--- START OF Extracted information ---
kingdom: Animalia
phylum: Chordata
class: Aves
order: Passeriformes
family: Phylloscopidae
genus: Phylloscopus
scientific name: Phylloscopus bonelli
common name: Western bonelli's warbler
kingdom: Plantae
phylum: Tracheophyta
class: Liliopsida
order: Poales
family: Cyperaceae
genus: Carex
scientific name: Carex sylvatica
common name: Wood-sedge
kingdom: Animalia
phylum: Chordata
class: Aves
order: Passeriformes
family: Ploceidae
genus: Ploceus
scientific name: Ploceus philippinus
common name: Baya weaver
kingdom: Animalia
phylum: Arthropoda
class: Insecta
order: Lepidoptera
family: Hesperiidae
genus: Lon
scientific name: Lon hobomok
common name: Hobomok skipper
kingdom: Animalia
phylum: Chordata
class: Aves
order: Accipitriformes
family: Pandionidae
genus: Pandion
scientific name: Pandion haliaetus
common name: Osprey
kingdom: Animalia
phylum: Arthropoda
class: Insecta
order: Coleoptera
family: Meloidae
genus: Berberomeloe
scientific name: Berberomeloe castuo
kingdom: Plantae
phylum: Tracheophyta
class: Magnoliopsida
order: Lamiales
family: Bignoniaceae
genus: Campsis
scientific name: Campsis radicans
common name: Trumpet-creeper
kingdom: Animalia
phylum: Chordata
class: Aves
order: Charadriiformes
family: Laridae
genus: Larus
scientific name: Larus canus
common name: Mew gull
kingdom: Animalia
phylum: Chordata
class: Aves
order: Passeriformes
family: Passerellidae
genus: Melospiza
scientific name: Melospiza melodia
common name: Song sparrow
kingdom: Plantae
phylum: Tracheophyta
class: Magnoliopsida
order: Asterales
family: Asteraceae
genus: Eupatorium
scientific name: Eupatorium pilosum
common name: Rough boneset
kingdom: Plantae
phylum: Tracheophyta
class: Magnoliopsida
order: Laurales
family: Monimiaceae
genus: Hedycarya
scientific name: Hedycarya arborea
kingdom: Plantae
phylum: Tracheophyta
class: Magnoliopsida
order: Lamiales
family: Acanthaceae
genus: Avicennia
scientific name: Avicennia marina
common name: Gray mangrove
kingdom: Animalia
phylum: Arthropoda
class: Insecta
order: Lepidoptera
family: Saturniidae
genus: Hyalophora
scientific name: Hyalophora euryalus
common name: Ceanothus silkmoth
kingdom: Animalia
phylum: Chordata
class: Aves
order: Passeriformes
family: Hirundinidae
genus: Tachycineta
--- END OF Extracted information ---
● **Exercise instructions**
Copy out every line of the data above word for word, leaving nothing out and changing nothing.

● **Correct answer**
kingdom: Animalia
phylum: Chordata
class: Aves
order: Passeriformes
family: Phylloscopidae
genus: Phylloscopus
scientific name: Phylloscopus bonelli
common name: Western bonelli's warbler
kingdom: Plantae
phylum: Tracheophyta
class: Liliopsida
order: Poales
family: Cyperaceae
genus: Carex
scientific name: Carex sylvatica
common name: Wood-sedge
kingdom: Animalia
phylum: Chordata
class: Aves
order: Passeriformes
family: Ploceidae
genus: Ploceus
scientific name: Ploceus philippinus
common name: Baya weaver
kingdom: Animalia
phylum: Arthropoda
class: Insecta
order: Lepidoptera
family: Hesperiidae
genus: Lon
scientific name: Lon hobomok
common name: Hobomok skipper
kingdom: Animalia
phylum: Chordata
class: Aves
order: Accipitriformes
family: Pandionidae
genus: Pandion
scientific name: Pandion haliaetus
common name: Osprey
kingdom: Animalia
phylum: Arthropoda
class: Insecta
order: Coleoptera
family: Meloidae
genus: Berberomeloe
scientific name: Berberomeloe castuo
kingdom: Plantae
phylum: Tracheophyta
class: Magnoliopsida
order: Lamiales
family: Bignoniaceae
genus: Campsis
scientific name: Campsis radicans
common name: Trumpet-creeper
kingdom: Animalia
phylum: Chordata
class: Aves
order: Charadriiformes
family: Laridae
genus: Larus
scientific name: Larus canus
common name: Mew gull
kingdom: Animalia
phylum: Chordata
class: Aves
order: Passeriformes
family: Passerellidae
genus: Melospiza
scientific name: Melospiza melodia
common name: Song sparrow
kingdom: Plantae
phylum: Tracheophyta
class: Magnoliopsida
order: Asterales
family: Asteraceae
genus: Eupatorium
scientific name: Eupatorium pilosum
common name: Rough boneset
kingdom: Plantae
phylum: Tracheophyta
class: Magnoliopsida
order: Laurales
family: Monimiaceae
genus: Hedycarya
scientific name: Hedycarya arborea
kingdom: Plantae
phylum: Tracheophyta
class: Magnoliopsida
order: Lamiales
family: Acanthaceae
genus: Avicennia
scientific name: Avicennia marina
common name: Gray mangrove
kingdom: Animalia
phylum: Arthropoda
class: Insecta
order: Lepidoptera
family: Saturniidae
genus: Hyalophora
scientific name: Hyalophora euryalus
common name: Ceanothus silkmoth
kingdom: Animalia
phylum: Chordata
class: Aves
order: Passeriformes
family: Hirundinidae
genus: Tachycineta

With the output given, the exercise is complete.